During Popovich's time on the sidelines, the Spurs have often built their offenses around players who don't specialize in the three-pointer, with Tim Duncan, David Robinson and Tony Parker the most notable examples.
However, Popovich hasn't let his attitudes about the three cloud his strategic approach. The Spurs generally aren't vitally dependent on three-pointers even after the increased emphasis on attempting them, but they've maintained a healthy presence from beyond the arc over the years.
|Spurs Three-Point Shooting Per Game Under Gregg Popovich|
|1996-97||4.6 (25th)||14.4 (23rd)||.320 (28th)||87.3 (26th)|
|1997-98||3.7 (20th)||10.5 (23rd)||.350 (14th)||88.4 (23rd)|
|1998-99||3.4 (24th)||10.4 (25th)||.330 (19th)||88.6 (19th)|
|1999-00||4.0 (23rd)||10.8 (24th)||.374 (6th)||90.8 (24th)|
|2000-01||5.4 (10th)||13.3 (15th)||.407 (1st)||89.6 (23rd)|
|2001-02||5.3 (11th)||14.8 (12th)||.362 (10th)||90.0 (19th)|
|2002-03||5.5 (11th)||15.5 (11th)||.354 (11th)||90.0 (23rd)|
|2003-04||5.0 (17th)||13.9 (18th)||.358 (6th)||89.2 (19th)|
|2004-05||6.2 (12th)||17.0 (13th)||.363 (8th)||88.9 (23rd)|
|2005-06||6.4 (10th)||16.6 (16th)||.385 (2nd)||88.5 (23rd)|
|2006-07||7.3 (6th)||19.0 (7th)||.381 (3rd)||89.8 (27th)|
|2007-08||7.2 (9th)||19.6 (10th)||.369 (11th)||88.8 (28th)|
|2008-09||7.6 (6th)||19.8 (10th)||.386 (3rd)||88.4 (26th)|
|2009-10||6.8 (11th)||18.9 (11th)||.358 (11th)||91.7 (20th)|
|2010-11||8.4 (4th)||21.1 (7th)||.397 (1st)||92.3 (14th)|
|2011-12||8.4 (2nd)||21.3 (7th)||.393 (1st)||92.9 (7th)|
|2012-13||8.1 (7th)||21.5 (7th)||.376 (4th)||94.2 (6th)|
|2013-14||8.5 (12th)||21.4 (16th)||.397 (1st)||95.0 (10th)|
|2014-15||8.3 (12th)||22.5 (15th)||.367 (6th)||93.8 (17th)|
|2015-16||6.9 (23rd)||18.8 (23rd)||.366 (7th)||94.1 (25th)|
The three became a steadily more prominent feature of San Antonio's game in the early-to-mid 2000s, and the team climbed into the top 10 for both made and attempted three-pointers in 2006-07. To a certain extent, that rise coincided with the Phoenix Suns' offensive renaissance under Mike D'Antoni.

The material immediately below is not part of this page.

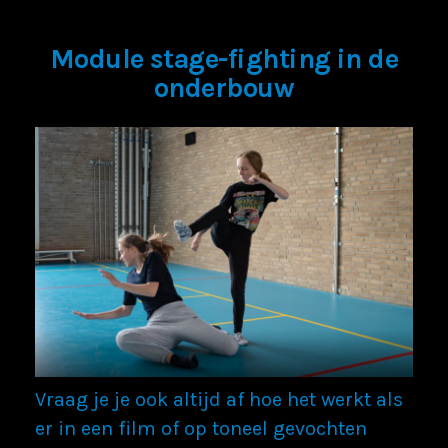
Module stage-fighting in de
onderbouw
Vraag je je ook altijd af hoe het werkt als
er in een film of op toneel gevochten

Although it's somewhat surprising to see the Spurs' dip in three-point shooting this year, that was to be expected after the team signed LaMarcus Aldridge in the offseason.
Sports are often cyclical. One team finds success with a certain strategy before the rest of the league catches up, and the whole process starts over again, much like what happened with the Suns.

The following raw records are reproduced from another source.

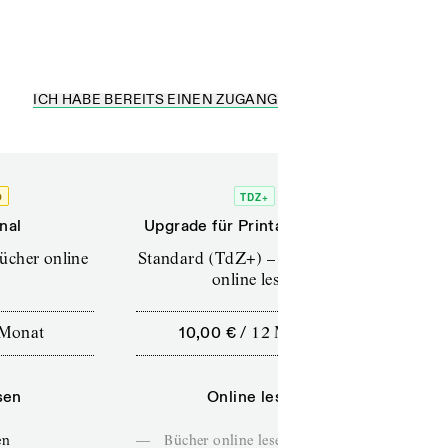
ICH HABE BEREITS EINEN ZUGANG
O
TDZ+
nal
Upgrade für Printabonnenten
Up
Bücher online
Standard (TdZ+) – Zeitschriften
Pro
online lesen
Monat
10,00 €
/
12 Monate
sen
Online lesen
en
—
Bücher online lesen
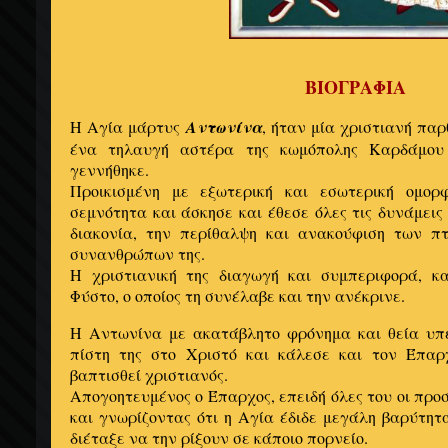
ΒΙΟΓΡΑΦΙΑ
Η Αγία μάρτυς
Αντωνίνα
, ήταν μία χριστιανή παρ
ένα τηλαυγή αστέρα της κωμόπολης Καρδάμου 
γεννήθηκε.
Προικισμένη με εξωτερική και εσωτερική ομορφ
σεμνότητα και άσκησε και έθεσε όλες τις δυνάμεις κ
διακονία, την περίθαλψη και ανακούφιση των π
συνανθρώπων της.
Η χριστιανική της διαγωγή και συμπεριφορά, κ
Φύστο, ο οποίος τη συνέλαβε και την ανέκρινε.
Η Αντωνίνα με ακατάβλητο φρόνημα και θεία υπ
πίστη της στο Χριστό και κάλεσε και τον Έπαρ
βαπτισθεί χριστιανός.
Απογοητευμένος ο Έπαρχος, επειδή όλες του οι προ
και γνωρίζοντας ότι η Αγία έδιδε μεγάλη βαρύτητα
διέταξε να την ρίξουν σε κάποιο πορνείο.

Stephen Curry believes the change is already slowly happening.
"Eventually everybody's going to be a point guard, a point forward," Curry told Sam Alipour for ESPN The Magazine. "You're seeing it in AAU ball now—kids growing up, everybody wants to play point, which is fun. Of course we'll backtrack when the next big man comes along and sparks a shift, and then we'll copy that."
At some point, the Warriors' style could become outmoded, whether as a result of rule changes by the NBA or a confluence of other factors. Until that happens, winning a title without consistent three-point shooting will be nearly impossible, a point Popovich accepts, albeit grudgingly.